A toast to winery weddings

In wine, there is truth, said Greek poet Alcaeus, in vino veritas. In wineries, there are weddings, said C-VILLE readers in this year’s Best Of balloting, when we asked for votes on where to have a reception. King Family was runner-up and Veritas Vineyards and Winery took the top spot.

After a lovely late morning in beatific Afton, I can tell you why.

Co-owner Patricia Hodson at Veritas Vineyards and Winery, C-VILLE readers’ choice for wedding reception. Facility rental is $5,000, with catering ranging from $80 to $120 a head.

Patricia Hodson greets me in the stately tasting room of the 160-acre farm she bought 10 years ago with her husband Andrew, as a slate grey Weimaraner by the name of Algernon lingers nearby.  The British couple came here by way of Jacksonville, Florida, to find “something that gives us more of a measure of happiness in our lives,” she says. They had had long careers in medicine, with Andrew being a neurosurgeon and she running a medical billing business. Making wine would be the answer to their quest; hosting 120 events a year—half of them weddings—came later.

And it came naturally. To call the site at Veritas exquisite is like saying Aristotle was a pretty smart guy. “Young couples would approach us and say, ‘Do you do weddings,’” she recalls. Sure, she’d respond, why not. “A lot of couples who marry here, fall in love here. Some couples have even proposed here.

“A winery lends itself to romance,” Hodson observes. “There’s a lot of romance in wine and it’s not just about intoxication.”

So for more than two years, on many Saturday nights Hodson and her crew would move out the overstuffed leather couches and other tasting room furniture and repurpose the hearth-focused space to accommodate nuptials.

Then in 2005, with the winemakers requiring an expanded cellar, Veritas made a commitment to events by building a barn-style room atop the cellar. With a capacity of 250 people, it is an elegant space, wrapped floor to ceiling in sheer white draperies by designer Candace DeLoach and appointed with a Jupiter-like disco ball-iron chandelier from blacksmith artist Edward Pelton.
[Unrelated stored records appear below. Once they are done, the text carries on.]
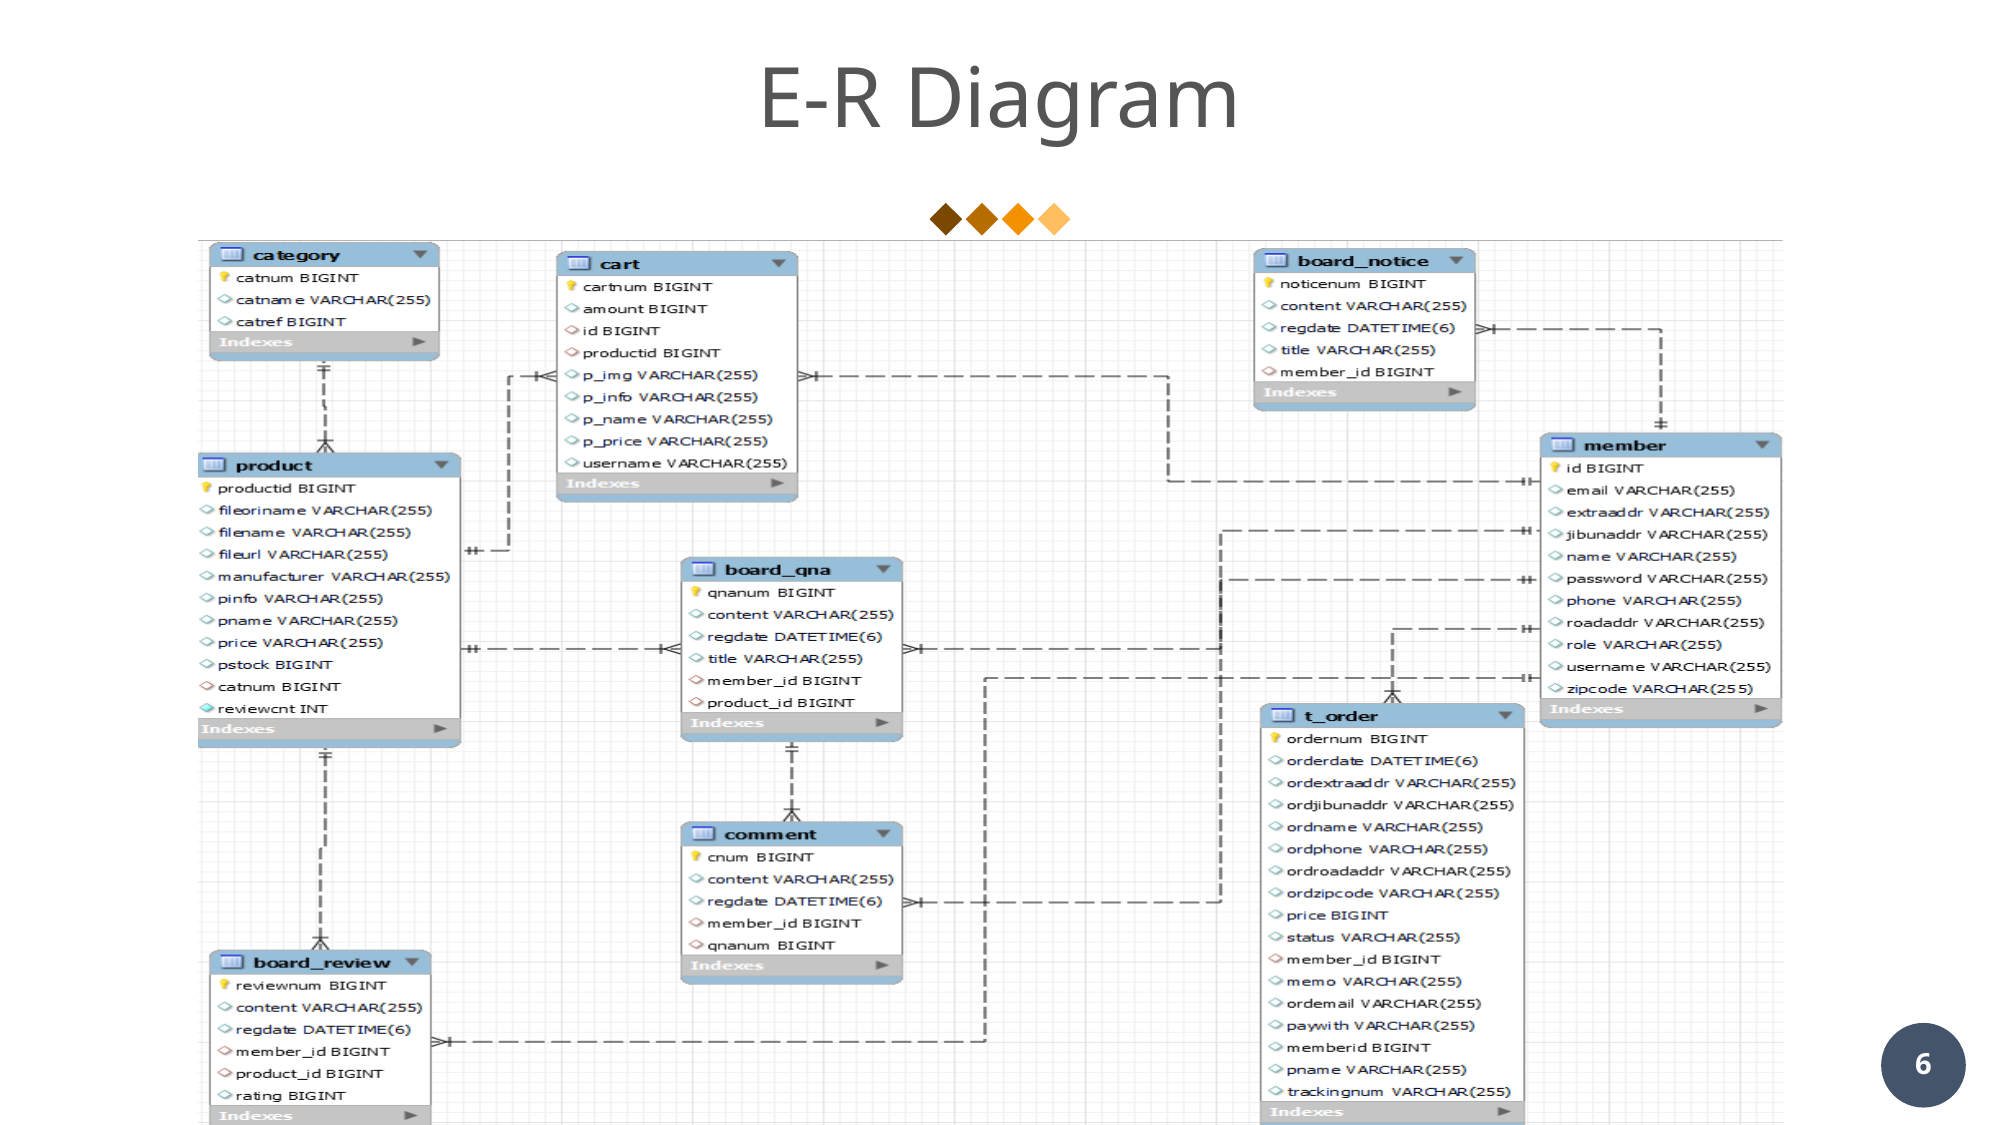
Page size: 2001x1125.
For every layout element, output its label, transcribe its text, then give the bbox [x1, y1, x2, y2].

slide_number 6 [1873, 1035, 1974, 1096]
picture [198, 240, 1802, 1125]
title E-R Diagram [293, 34, 1707, 167]
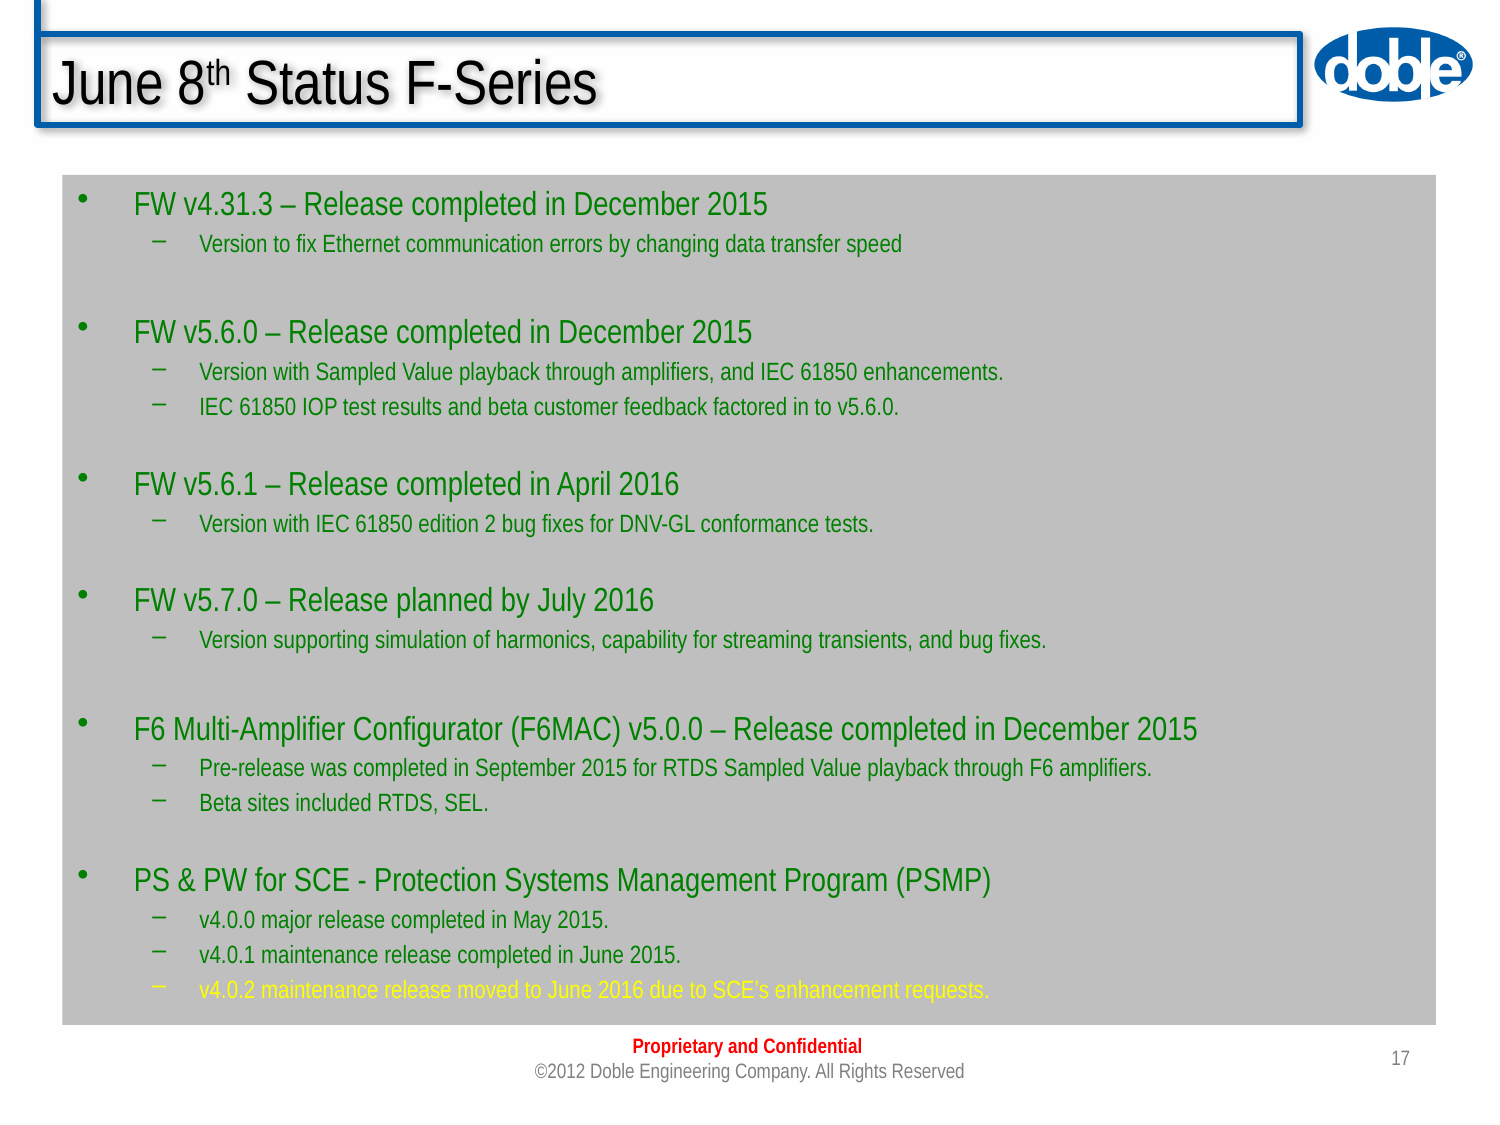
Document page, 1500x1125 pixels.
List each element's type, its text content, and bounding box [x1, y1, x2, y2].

picture [0, 0, 1500, 1125]
text_box FW v4.31.3 – Release completed in December 2015 Version to fix Ethernet communication errors by changing data transfer speed FW v5.6.0 – Release completed in December 2015 Version with Sampled Value playback through amplifiers, and IEC 61850 enhancements. IEC 61850 IOP test results and beta customer feedback factored in to v5.6.0. FW v5.6.1 – Release completed in April 2016 Version with IEC 61850 edition 2 bug fixes for DNV-GL conformance tests. FW v5.7.0 – Release planned by July 2016 Version supporting simulation of harmonics, capability for streaming transients, and bug fixes. F6 Multi-Amplifier Configurator (F6MAC) v5.0.0 – Release completed in December 2015 Pre-release was completed in September 2015 for RTDS Sampled Value playback through F6 amplifiers. Beta sites included RTDS, SEL. PS & PW for SCE - Protection Systems Management Program (PSMP) v4.0.0 major release completed in May 2015. v4.0.1 maintenance release completed in June 2015. v4.0.2 maintenance release moved to June 2016 due to SCE’s enhancement requests. [62, 174, 1436, 1025]
title June 8th Status F-Series [34, 31, 1303, 128]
Doors throughout the entire winery open to storybook vistas. Outdoor spaces include a gazebo and wooded areas dotted with benches.
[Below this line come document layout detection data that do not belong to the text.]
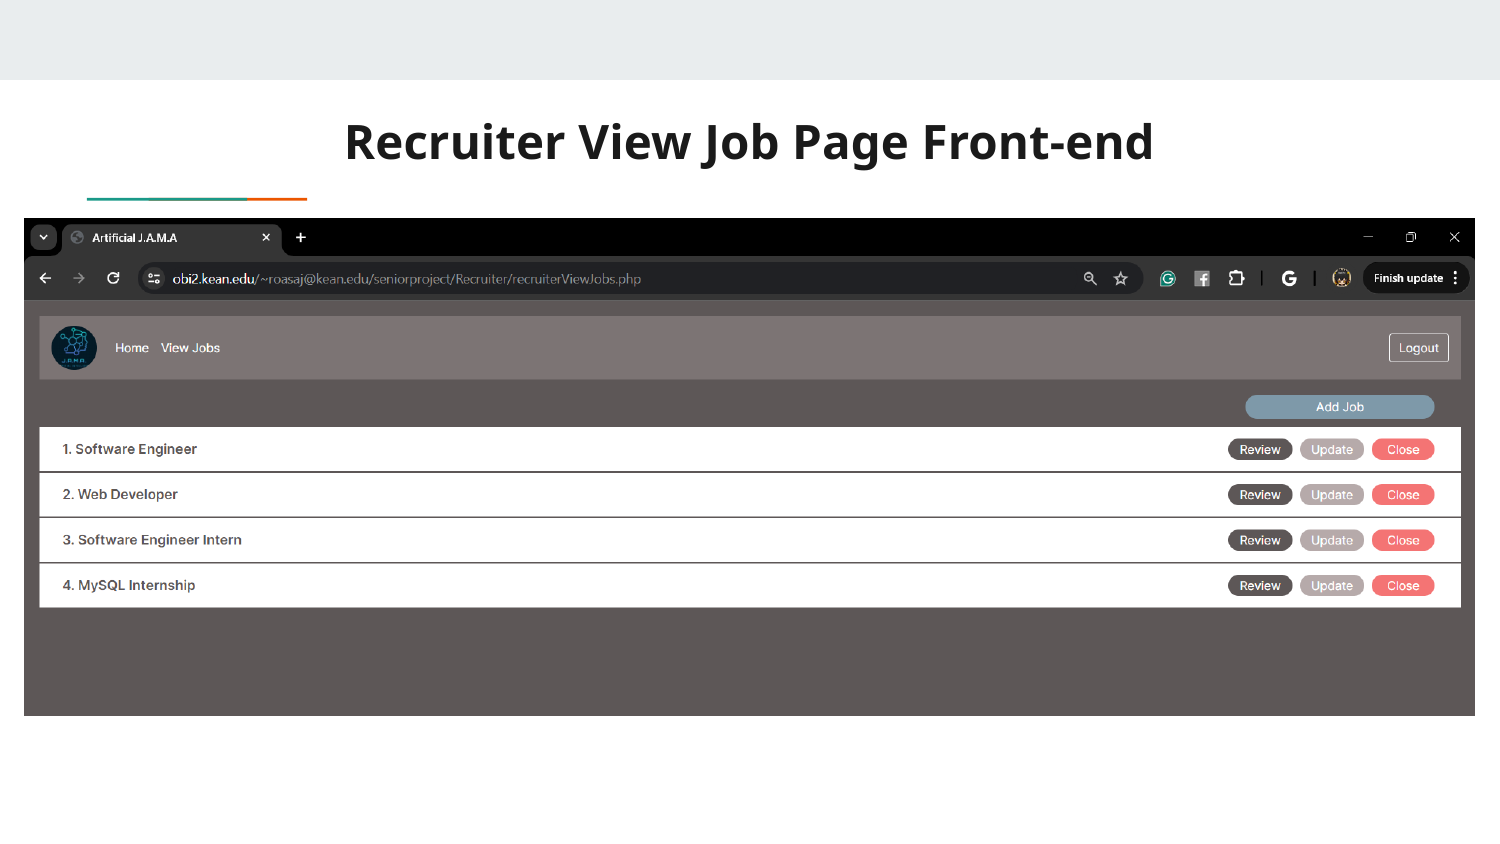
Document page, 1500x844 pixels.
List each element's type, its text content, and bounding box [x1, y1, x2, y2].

title Recruiter View Job Page Front-end [119, 96, 1381, 185]
picture [24, 218, 1476, 716]
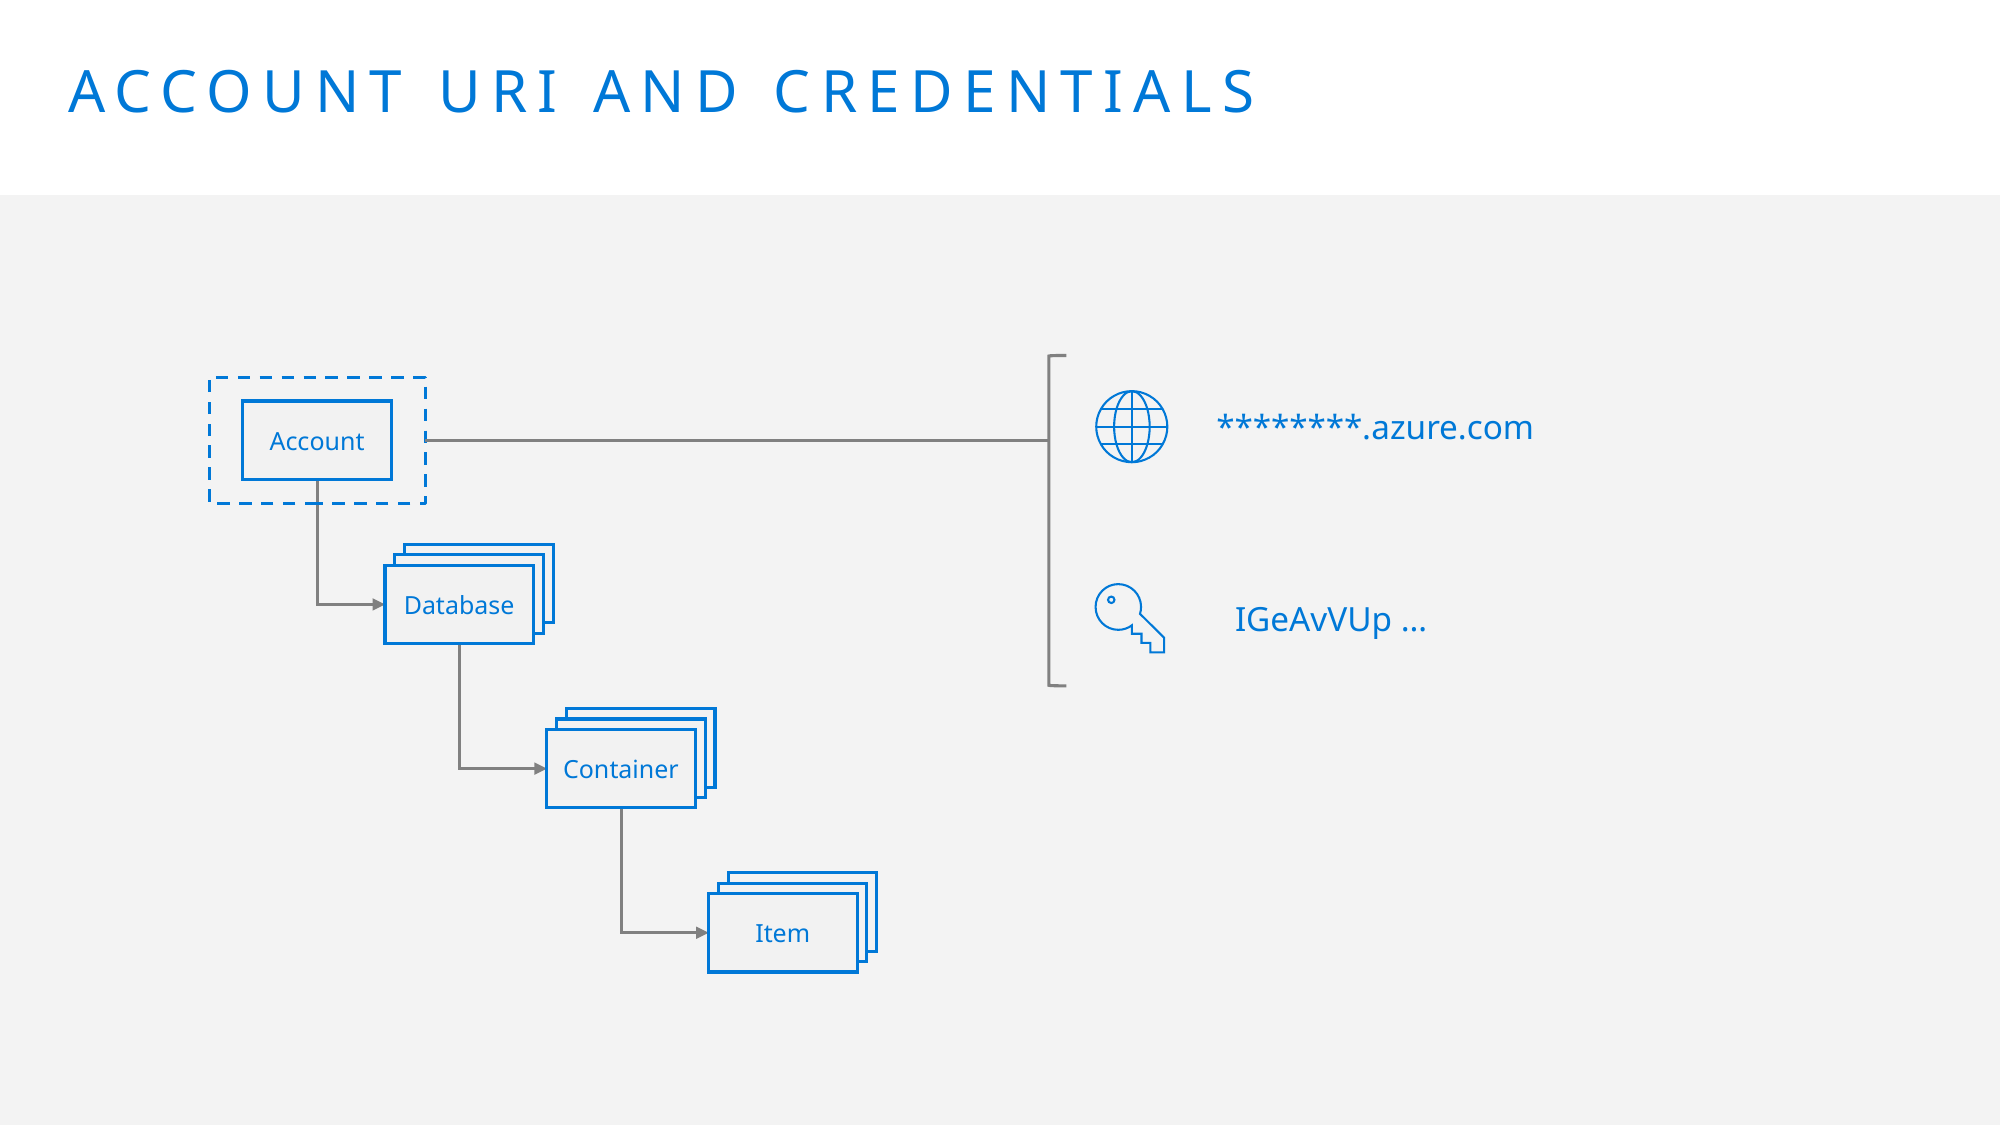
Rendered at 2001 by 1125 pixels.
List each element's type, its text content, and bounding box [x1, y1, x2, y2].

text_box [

Oh, and there are vineyards. Did I mention the vineyards? (Truly, whether you drink wine or not, whether you plan to marry or not, do yourself a favor and check out Central Virginia’s vineyards. Then you’ll start to know the meaning of pretty.)

Hodson credits her team, Christine Hurley, Said Rhafiri and Karl Hambsch, with keeping the whole operation stress-free.

Walking along the trellised porch that wraps around Veritas’ winery, Hodson shows every sign of having realized her ambition of a decade ago. “Being here has given us a great sense of time,” she says. “Every year is different, whereas before every year was the same. Every bottle of wine tells a story for us.”

And though she didn’t foresee how many personal stories would also enter into the mix, it’s clear she loves it. “In his previous business, 50 percent of Andrew’s people walked out with a death sentence,” she says, recalling his medical practice before he turned to winemaking with their daughter Emily. “It’s not like that here. People come here in a happier situation.

“With weddings,” Hodson says, “no one is sad.”